Start of Entries shown
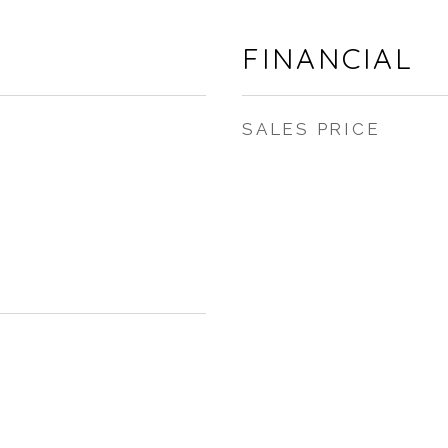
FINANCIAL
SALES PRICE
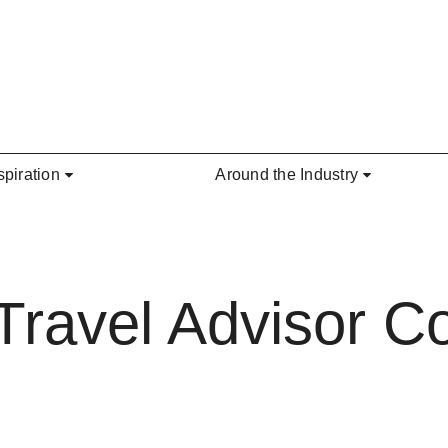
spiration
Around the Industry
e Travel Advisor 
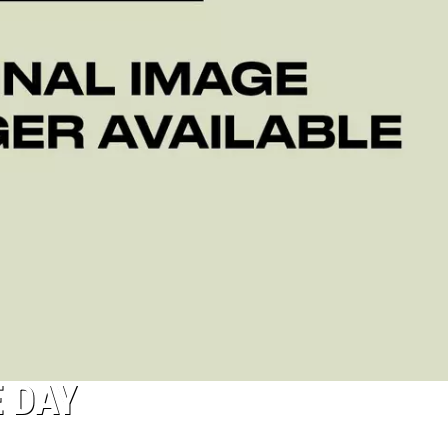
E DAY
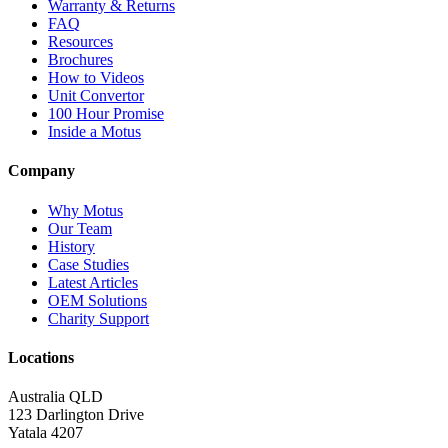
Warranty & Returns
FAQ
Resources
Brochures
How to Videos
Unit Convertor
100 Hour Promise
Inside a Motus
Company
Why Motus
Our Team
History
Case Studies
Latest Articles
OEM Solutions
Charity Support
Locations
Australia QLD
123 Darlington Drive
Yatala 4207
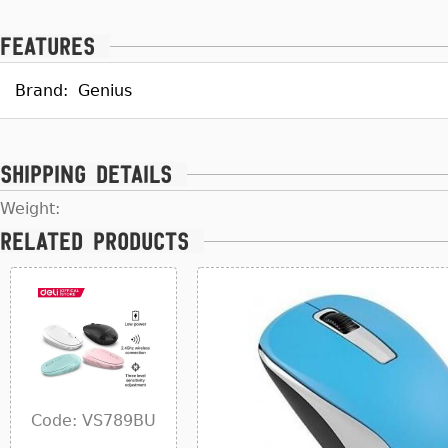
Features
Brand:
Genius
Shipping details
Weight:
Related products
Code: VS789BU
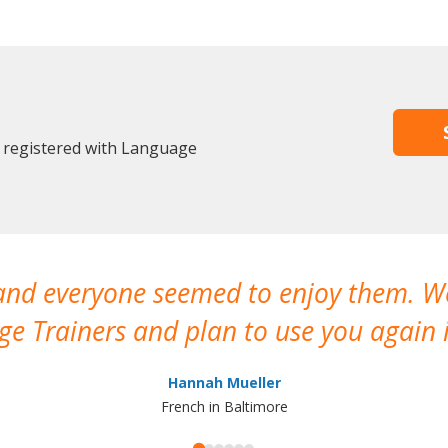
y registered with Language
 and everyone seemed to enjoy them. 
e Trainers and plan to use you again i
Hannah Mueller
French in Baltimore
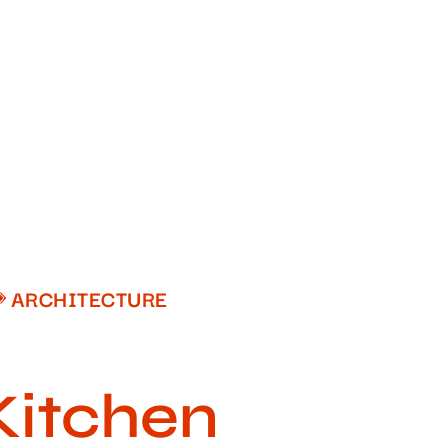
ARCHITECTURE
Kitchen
End of Entries shown
▸ Exercise directions
Copy the text from all of the entries above line by line, without the pictures.

▸ Result
FINANCIAL
SALES PRICE
spiration
Around the Industry
e Travel Advisor 
E DAY
Warranty & Returns
FAQ
Resources
Brochures
How to Videos
Unit Convertor
100 Hour Promise
Inside a Motus
Company
Why Motus
Our Team
History
Case Studies
Latest Articles
OEM Solutions
Charity Support
Locations
Australia QLD
123 Darlington Drive
Yatala 4207
Features
Brand:
Genius
Shipping details
Weight:
Related products
Code: VS789BU
y registered with Language
 and everyone seemed to enjoy them. 
e Trainers and plan to use you again i
Hannah Mueller
French in Baltimore
ARCHITECTURE
Kitchen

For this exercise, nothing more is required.